Lionel Messi walked into La Masia in the autumn of 2000, a shy 13-year-old from Argentina who barely spoke to anyone. Within 24 hours, he had made Cesc Fabregas look helpless. Within a few months, he had a fractured fibula and was on a plane back to Rosario.
That's the Messi story that rarely gets told — not the Ballon d'Or speeches, but the years before anyone outside Barcelona knew his name.
Victor Vazquez, who came through the academy alongside Messi and went on to win the MLS Cup with Toronto FC in 2017, has shared what those early years actually looked like. His account is a reminder that the most naturally gifted player in football history still had to grind through things that would have finished lesser teenagers.
Day one, three one-vs-ones, zero contest
When Messi arrived on trial, Infantil B coach Rodolfo Borrell didn't ease him in. He put Fabregas — the best player in their 1987-born generation, future Arsenal and Spain star — on him in a one-vs-one drill. Messi won all three. The following day, Borrell tried Gerard Pique instead. Same result.

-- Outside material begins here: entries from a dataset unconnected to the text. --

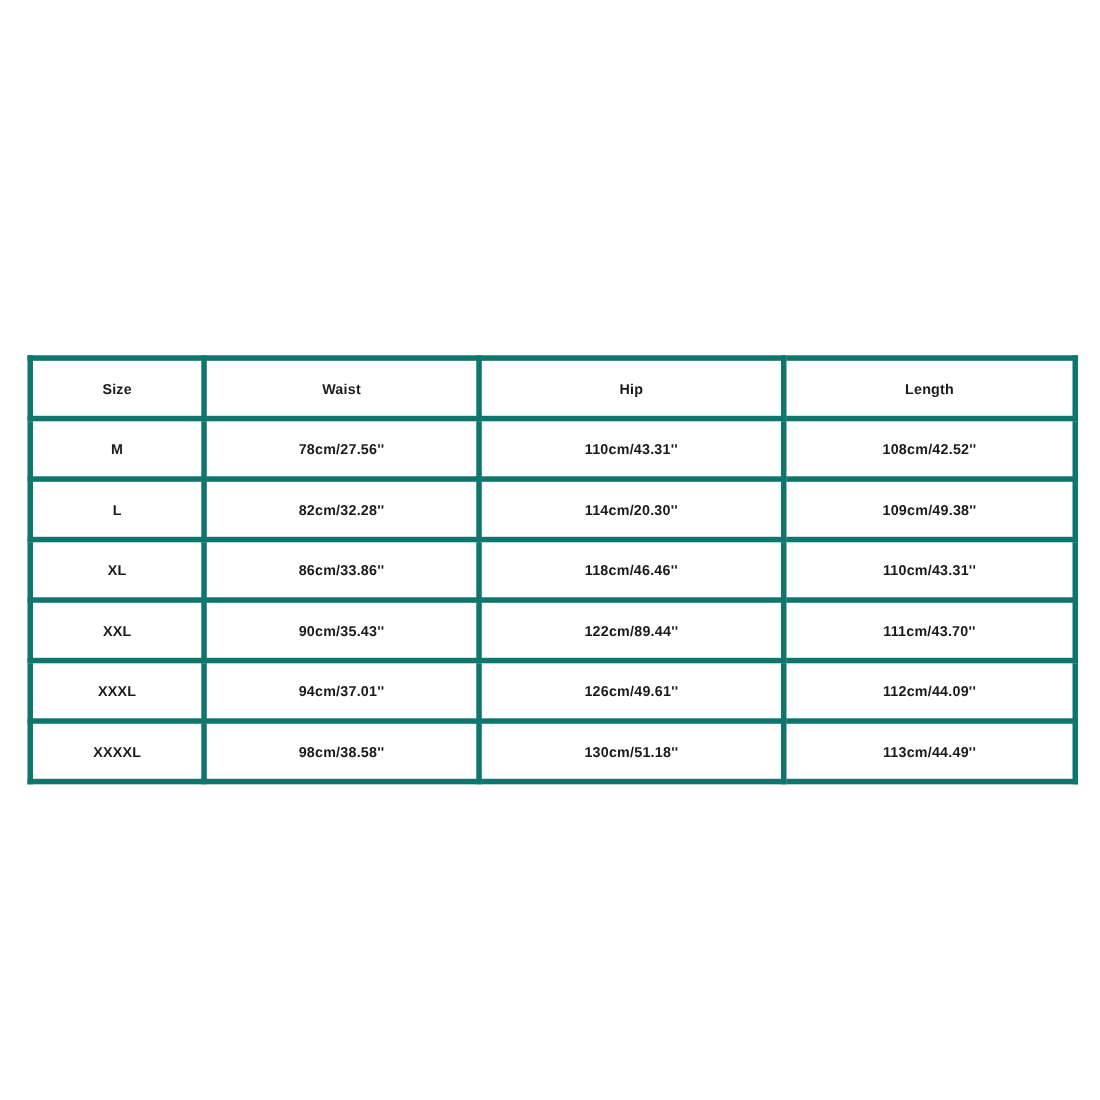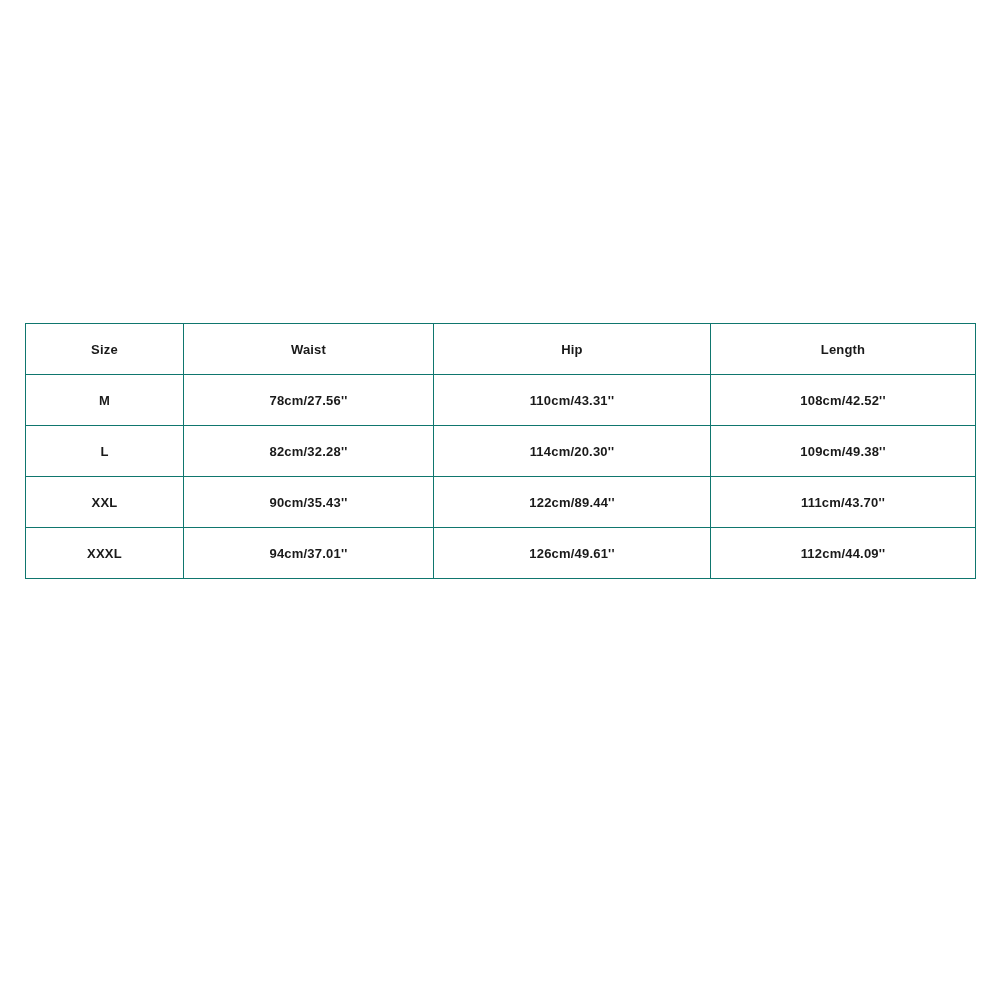--- a/index.html
+++ b/index.html
@@ -29,21 +29,21 @@
     top: 323px;
     width: 950px;
   }
   table.size-table {
     border-collapse: collapse;
     width: 950px;
     table-layout: fixed;
   }
   table.size-table th,
   table.size-table td {
-    border: 1px solid #0f766e;
+    border: 5px solid #0f766e;
     height: 50px;
     text-align: center;
     vertical-align: middle;
     font-size: 13px;
     font-weight: bold;
     color: #1a1a1a;
     padding: 0;
     letter-spacing: 0.2px;
   }
   table.size-table th {
@@ -81,27 +81,39 @@
           <td>110cm/43.31''</td>
           <td>108cm/42.52''</td>
         </tr>
         <tr>
           <td>L</td>
           <td>82cm/32.28''</td>
           <td>114cm/20.30''</td>
           <td>109cm/49.38''</td>
         </tr>
         <tr>
+          <td>XL</td>
+          <td>86cm/33.86''</td>
+          <td>118cm/46.46''</td>
+          <td>110cm/43.31''</td>
+        </tr>
+        <tr>
           <td>XXL</td>
           <td>90cm/35.43''</td>
           <td>122cm/89.44''</td>
           <td>111cm/43.70''</td>
         </tr>
         <tr>
           <td>XXXL</td>
           <td>94cm/37.01''</td>
           <td>126cm/49.61''</td>
           <td>112cm/44.09''</td>
         </tr>
+        <tr>
+          <td>XXXXL</td>
+          <td>98cm/38.58''</td>
+          <td>130cm/51.18''</td>
+          <td>113cm/44.49''</td>
+        </tr>
       </tbody>
     </table>
   </div>
 </div>
 
 </body></html>

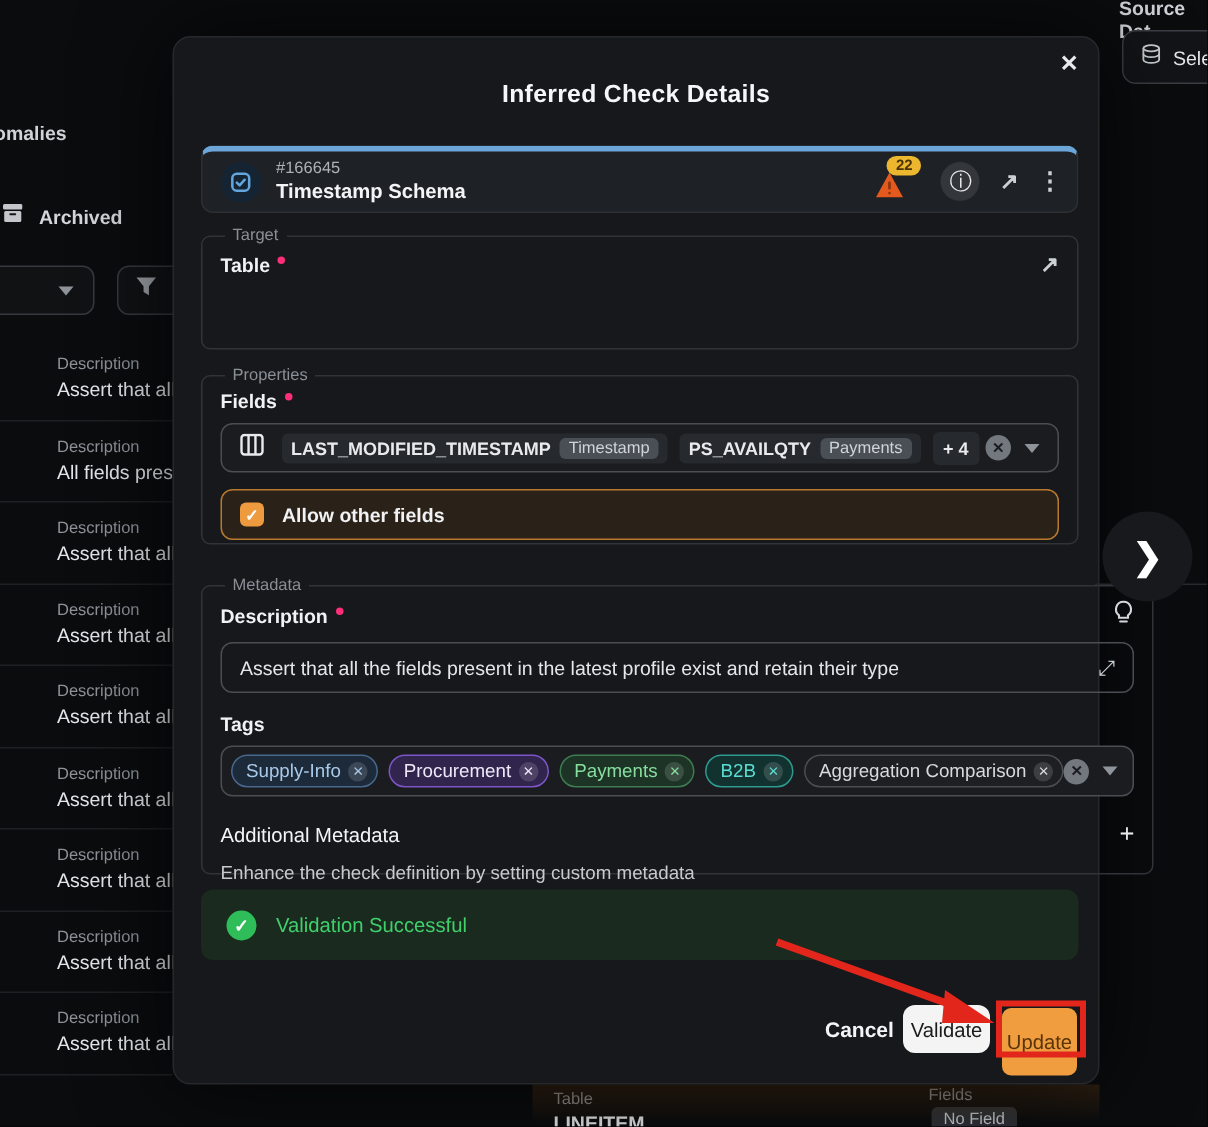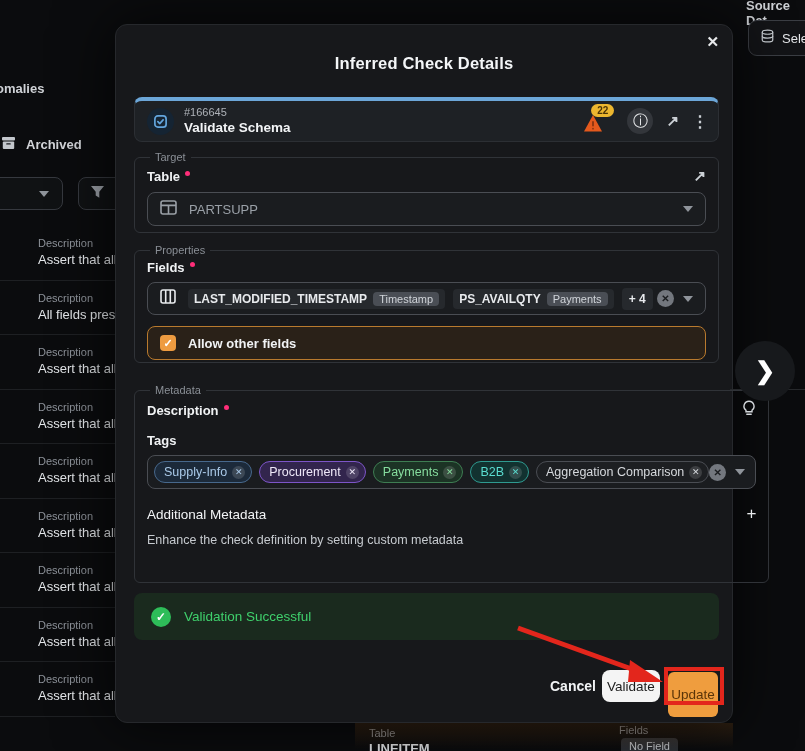--- a/index.html
+++ b/index.html
@@ -268,21 +268,21 @@
 
     <div class="abs check-card">
       <div class="cc-icon">
         <svg width="15" height="15" viewBox="0 0 16 16" fill="none">
           <rect x="2" y="2" width="12" height="12" rx="3.2" stroke="#63a5dd" stroke-width="1.8"></rect>
           <path d="M5.2 8.2l2 2 3.6-4" stroke="#63a5dd" stroke-width="1.8" stroke-linecap="round" stroke-linejoin="round" fill="none"></path>
         </svg>
       </div>
       <div class="cc-texts">
         <div class="cc-id">#166645</div>
-        <div class="cc-name">Validate Schema</div>
+        <div class="cc-name">Timestamp Schema</div>
       </div>
       <div class="cc-actions">
         <div class="alert-wrap">
           <span class="alert-tri">
             <svg width="20" height="19" viewBox="0 0 20 19">
               <path d="M10 1L19 17.5H1L10 1z" fill="#e4591d"></path>
               <rect x="9.1" y="7" width="1.8" height="5.4" rx="0.9" fill="#8a3410"></rect>
               <rect x="9.1" y="13.8" width="1.8" height="1.8" rx="0.9" fill="#8a3410"></rect>
             </svg>
           </span>
@@ -294,32 +294,20 @@
       </div>
     </div>
 
     <fieldset class="sect sect-target">
       <legend>Target</legend>
       <div class="field-label-row">
         <span class="field-label">Table</span>
         <span class="req-dot"></span>
         <span class="row-spacer"></span>
         <span class="ext-arrow">↗</span>
-      </div>
-      <div class="select-box">
-        <span>
-          <svg width="17" height="15" viewBox="0 0 17 15" fill="none">
-            <rect x="1" y="1" width="15" height="13" rx="2" stroke="#9aa0a7" stroke-width="1.6"></rect>
-            <path d="M1 5.4h15M8.5 5.4V14" stroke="#9aa0a7" stroke-width="1.6"></path>
-          </svg>
-        </span>
-        <span class="sel-text">PARTSUPP</span>
-        <span class="sel-right">
-            <span class="caret-down"></span>
-          </span>
       </div>
     </fieldset>
 
     <fieldset class="sect sect-props">
       <legend>Properties</legend>
       <div class="field-label-row">
         <span class="field-label">Fields</span>
         <span class="req-dot"></span>
       </div>
       <div class="select-box" style="height:33px;">
@@ -357,20 +345,24 @@
         <span class="field-label">Description</span>
         <span class="req-dot"></span>
         <span class="row-spacer"></span>
         <span>
           <svg width="14" height="16" viewBox="0 0 14 16" fill="none">
             <path d="M7 1.2a5 5 0 013 9v1.6H4v-1.6a5 5 0 013-9z" stroke="#d3d7db" stroke-width="1.4"></path>
             <path d="M4.8 14.3h4.4" stroke="#d3d7db" stroke-width="1.4" stroke-linecap="round"></path>
           </svg>
         </span>
       </div>
+      <div class="textarea-box">
+        <span class="ta-text">Assert that all the fields present in the latest profile exist and retain their type</span>
+        <span class="expand-icon">⤢</span>
+      </div>
       <div class="tags-label">Tags</div>
       <div class="tags-box">
         <span class="chips">
           <span class="tag tag-supply">
             <span>Supply-Info</span>
             <span class="tag-x">✕</span>
           </span>
           <span class="tag tag-procurement">
             <span>Procurement</span>
             <span class="tag-x">✕</span>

Vazquez's description is precise: "The way Messi drove the ball forward, glued to his feet, and managed to produce that final flick as the defender tried to tackle him. It is standard practice for him now, but that was also true at 13."
The trial became a permanent move almost immediately. Then the problems started.
Paperwork kept him out of competitive matches for five months. When he finally debuted on March 7, 2001 — coming off the bench against Amposta and scoring — the relief lasted exactly one week. A friendly the following weekend ended with a fibula fracture in his left leg. He went back to Argentina. His teammates genuinely wondered if he'd come back.
The injections nobody talked about
What Vazquez's account makes vivid, in a way that dry medical summaries never do, is what the growth hormone treatment actually meant day to day. Messi received injections every night at home — administered by his father or a club doctor, financed by Barcelona. Some mornings he couldn't make it to school. Some training sessions he missed because of dizziness.
This was not a background inconvenience. It was a nightly medical procedure running alongside everything else: the language barrier, the homesickness, the injury recovery, the pressure of being a foreign kid at the world's most scrutinized football academy.
Vazquez puts it plainly: "What Messi had to go through was far from easy."
By the 2003-04 season, the breakthrough was total. Messi played for five different Barcelona sides in a single campaign — Juvenil B, Juvenil A, Barca C, Barca B, and the first team. No one has done it since. He made his unofficial senior debut in a friendly against Porto in November 2003 at 16.
- Promoted from Juvenil B to Juvenil A after three games
- Moved from Barca C to Barca B after five games — the club wanted him in a more technical, less physical environment
- First-team debut came in a friendly against Porto, November 2003
Vazquez's final image of Messi is from 2023 — Toronto FC losing 4-0 to Inter Miami, Vazquez walking onto the pitch in what would be one of his last starts, both men chatting before and after the game. "I could see the joy of that kid in his eyes," he writes.
He wanted to finish his career alongside Messi at Miami. His legs wouldn't allow it.